Sheila Sonka of Ellsworth, the parent who arranged the conversation between Shannon and the parents, said she liked having permission to "freak out" about the big things - and to help teens feel secure in making little mistakes.

Suffering the consequences from those little mistakes, and learning from them, is part of being a teenager, Shannon said..

Another parent, Cindy Halloran of Bloomington, was relieved to hear it's OK to help her kid stay on top of things. "I feel better about it," she said, acknowledging she gets tired of reminding her son about things he forgets.

"We can be their secretaries," said Shannon, who is known as "Dr. Tim" when he hosts a weekly Bloomington radio show. He noted that he has an office staff to help keep everything straight in his work life.

"If I had video games when I was that age, I likely wouldn't be a doctor," said Shannon, whose wife Janet teaches speech at Tri-Valley Elementary School. She also attended "Dr. Tim's" workshop with other parents.

Even college students get a syllabus so they know what work has to be done and when. So, it's fine to help seventh- and eighth-grade students organize themselves, he said.

Shannon's son uses an assignment book, which he gets signed by teachers every day. It helps him make sure the right homework is done on the right day.

Sonka said she talked to her son, Tyler, an eighth grader at Tri-Valley, about using assignment sheets and signatures as Shannon suggested. "He sounded interested," she said.

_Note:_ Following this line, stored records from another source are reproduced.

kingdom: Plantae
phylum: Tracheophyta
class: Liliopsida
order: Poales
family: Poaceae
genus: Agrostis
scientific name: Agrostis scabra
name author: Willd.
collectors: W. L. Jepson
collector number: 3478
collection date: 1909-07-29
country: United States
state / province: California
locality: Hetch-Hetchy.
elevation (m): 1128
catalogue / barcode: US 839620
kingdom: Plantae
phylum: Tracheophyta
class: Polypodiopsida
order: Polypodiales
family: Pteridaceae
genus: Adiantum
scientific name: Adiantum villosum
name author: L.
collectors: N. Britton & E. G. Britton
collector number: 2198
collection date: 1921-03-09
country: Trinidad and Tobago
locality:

Here are some of the other questions parents asked Shannon during the Q&A portion of the program. His answers follow.

Q&A

I require my daughter to get straight A's. If that doesn't happen, she has to drop an activity. She says I'm the only parent who does that. Am I the only parent who requires a standard be met?

"Most parents have academic standards. But be careful with (asking for) straight A's. I am the busiest during the second week of October and third week in February. That's when midterms come out at Illinois Wesleyan University and Illinois State University. That's when I hear about depression, suicidal thoughts, and self esteem problems. Also be careful in taking away activities like sports or music because students also require social time. Think about the bigger picture."

What if they stay up late doing homework?

"If it's sporadic, it's something they have to learn to deal with. Standards are higher now and students do have more homework than when we were kids. But if it goes on weeks and weeks that your child is up very late with homework, talk to your child and to the teacher. I want my kids to do something hard. I want them to learn to juggle sports and school. It pays off in college. I have a busy season; so do students sometimes. But kids do need some down time."

How do we get our kids to talk to us?

"Talk to them with about sex and alcohol and your expectations when they are young so they feel safe talking about such topics. Don't make it punitive. Avoid teaching your child to lie to avoid getting caught and the punishment that follows. Punishment should be lighter if your child owns up to something before you find out, than if he or she lied about it, too."

How do I know if my child is depressed or suicidal?

"Look for changes over time. All kids are sporadically melancholy. Did their marks go down? Do they talk differently or not at all? Do they look bad, not eat?"

How do I help my child pick their friends?

"You can't pick their friends. Use behavior and consequences. If they always get in trouble with those friends, they will become tired of the consequences, which might be grounding and not hanging out with other friends. They will eventually decide for themselves to choose friends they can be with without getting in trouble."